Collected data ->

>>>>>

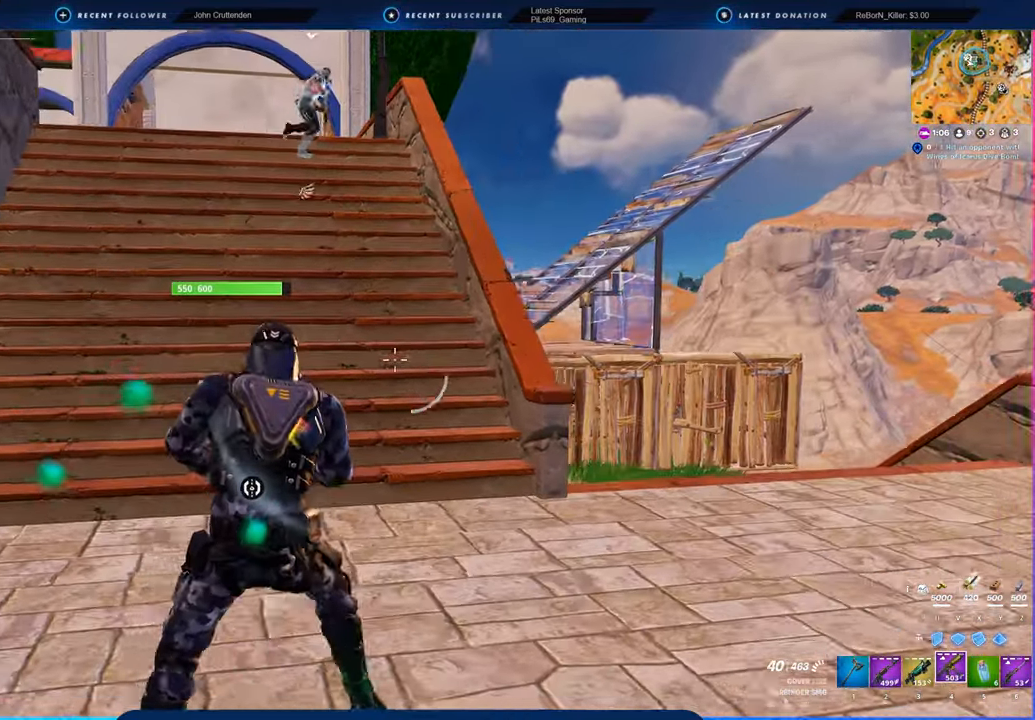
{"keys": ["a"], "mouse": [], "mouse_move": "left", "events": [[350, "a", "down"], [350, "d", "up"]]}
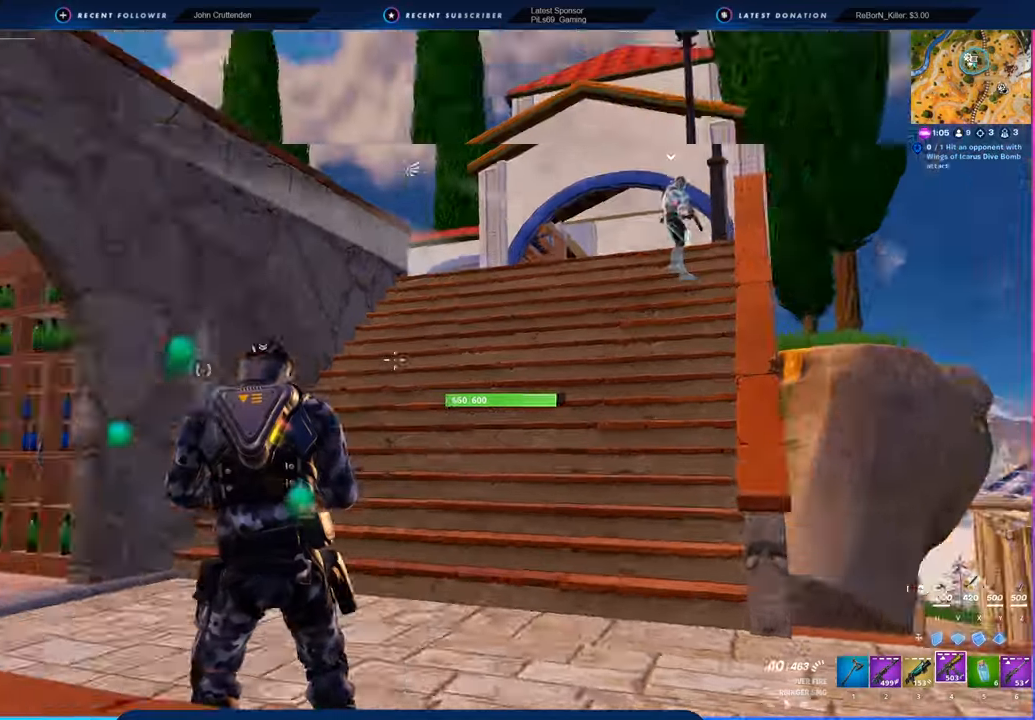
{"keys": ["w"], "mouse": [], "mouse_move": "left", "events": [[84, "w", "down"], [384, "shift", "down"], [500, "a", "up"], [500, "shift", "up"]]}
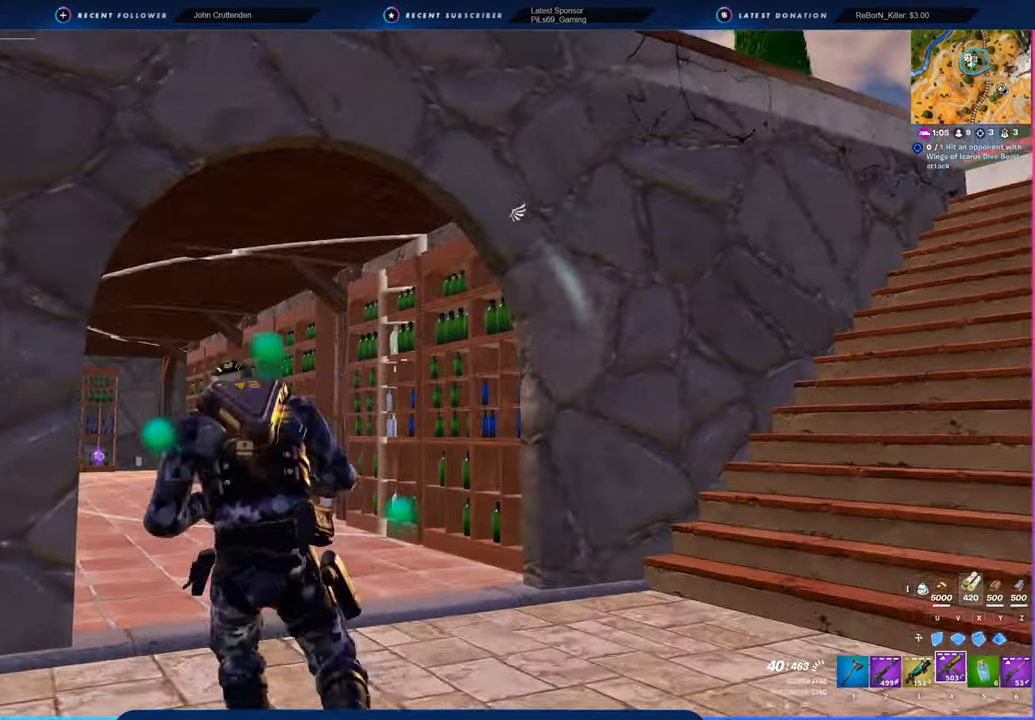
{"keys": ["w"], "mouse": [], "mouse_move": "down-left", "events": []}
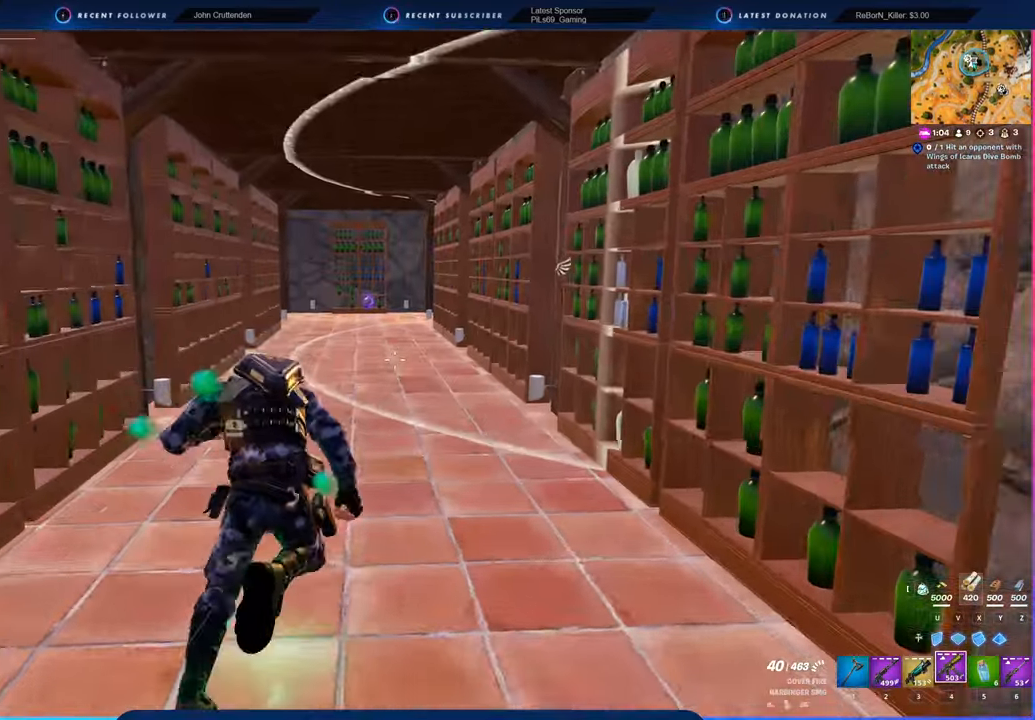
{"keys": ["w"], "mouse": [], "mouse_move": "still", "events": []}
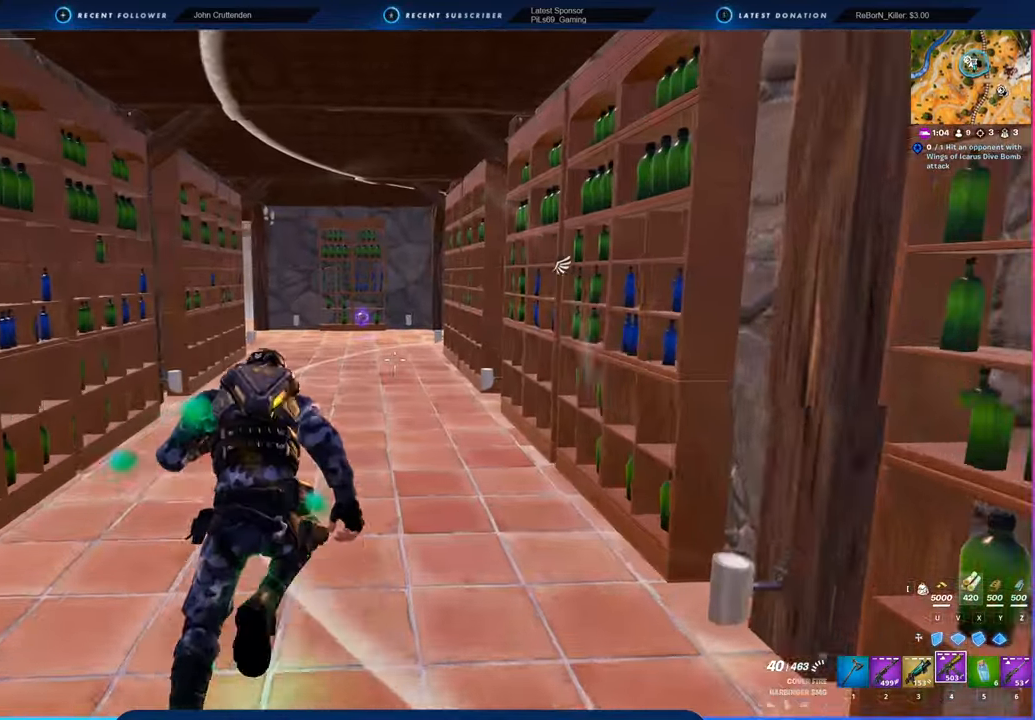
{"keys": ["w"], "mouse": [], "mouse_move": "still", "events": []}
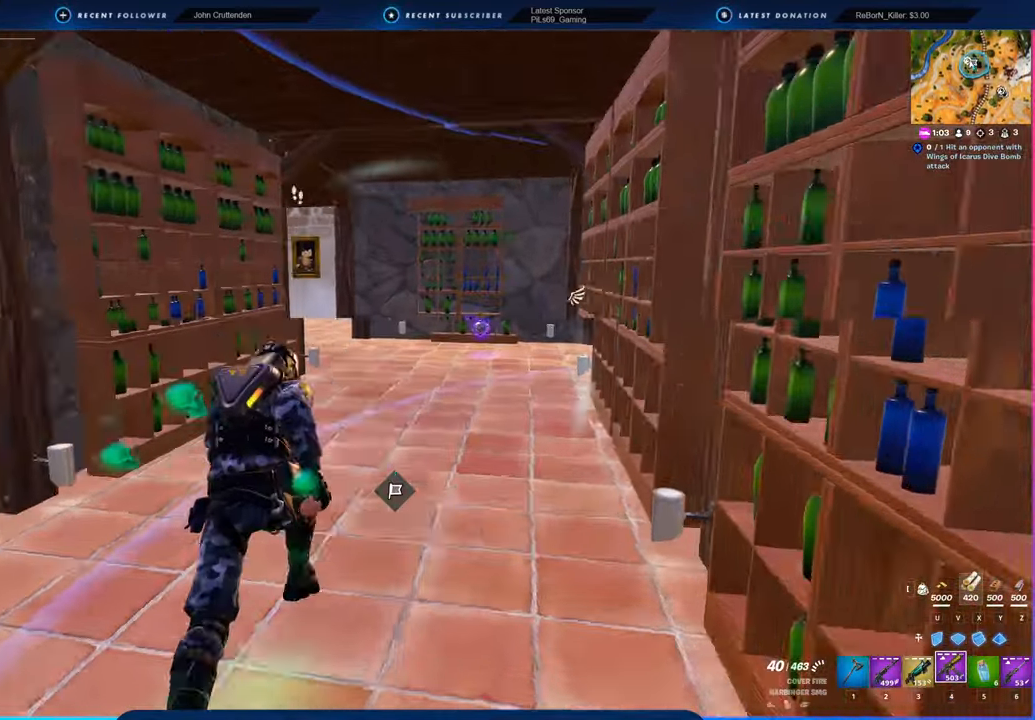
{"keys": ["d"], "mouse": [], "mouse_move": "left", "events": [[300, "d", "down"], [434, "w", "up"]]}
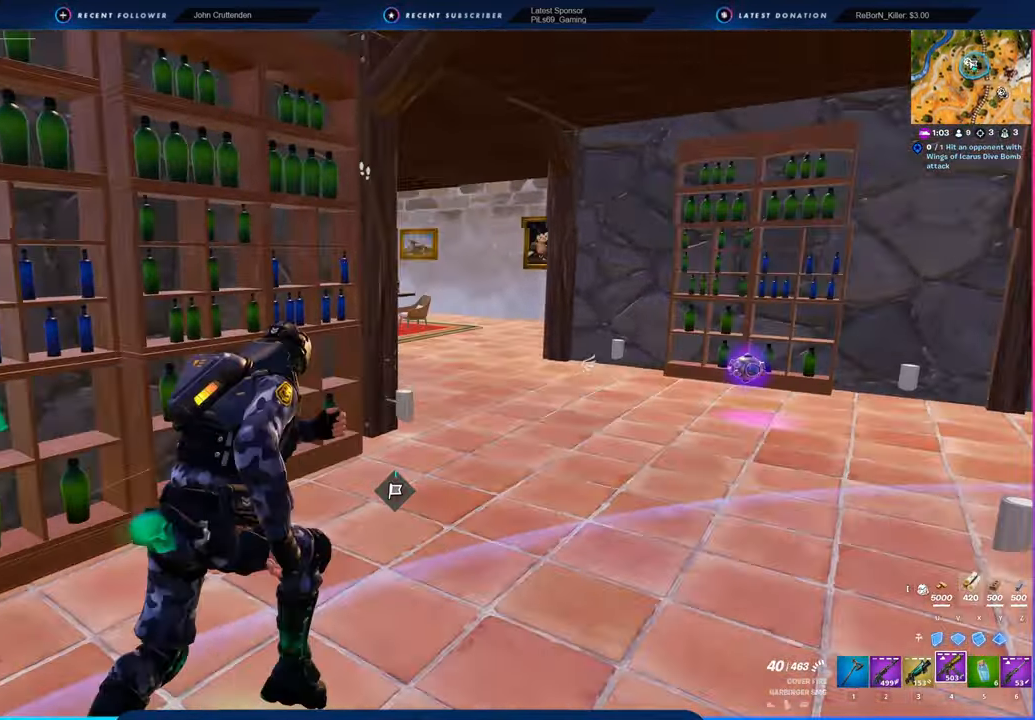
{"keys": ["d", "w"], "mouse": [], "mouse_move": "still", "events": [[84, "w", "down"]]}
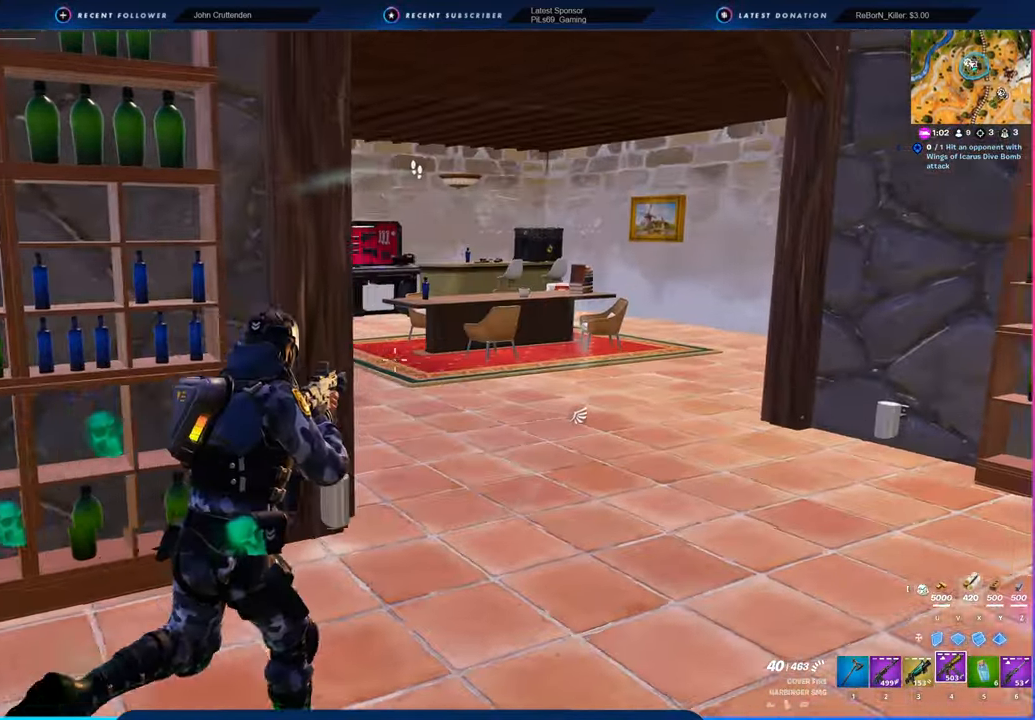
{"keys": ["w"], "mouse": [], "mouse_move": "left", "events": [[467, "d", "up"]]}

<<<<<

What you will do -> Could you print all of the entries above exactly as written, minus the pictures?

Written answer ->
{"keys": ["a"], "mouse": [], "mouse_move": "left", "events": [[350, "a", "down"], [350, "d", "up"]]}
{"keys": ["w"], "mouse": [], "mouse_move": "left", "events": [[84, "w", "down"], [384, "shift", "down"], [500, "a", "up"], [500, "shift", "up"]]}
{"keys": ["w"], "mouse": [], "mouse_move": "down-left", "events": []}
{"keys": ["w"], "mouse": [], "mouse_move": "still", "events": []}
{"keys": ["w"], "mouse": [], "mouse_move": "still", "events": []}
{"keys": ["d"], "mouse": [], "mouse_move": "left", "events": [[300, "d", "down"], [434, "w", "up"]]}
{"keys": ["d", "w"], "mouse": [], "mouse_move": "still", "events": [[84, "w", "down"]]}
{"keys": ["w"], "mouse": [], "mouse_move": "left", "events": [[467, "d", "up"]]}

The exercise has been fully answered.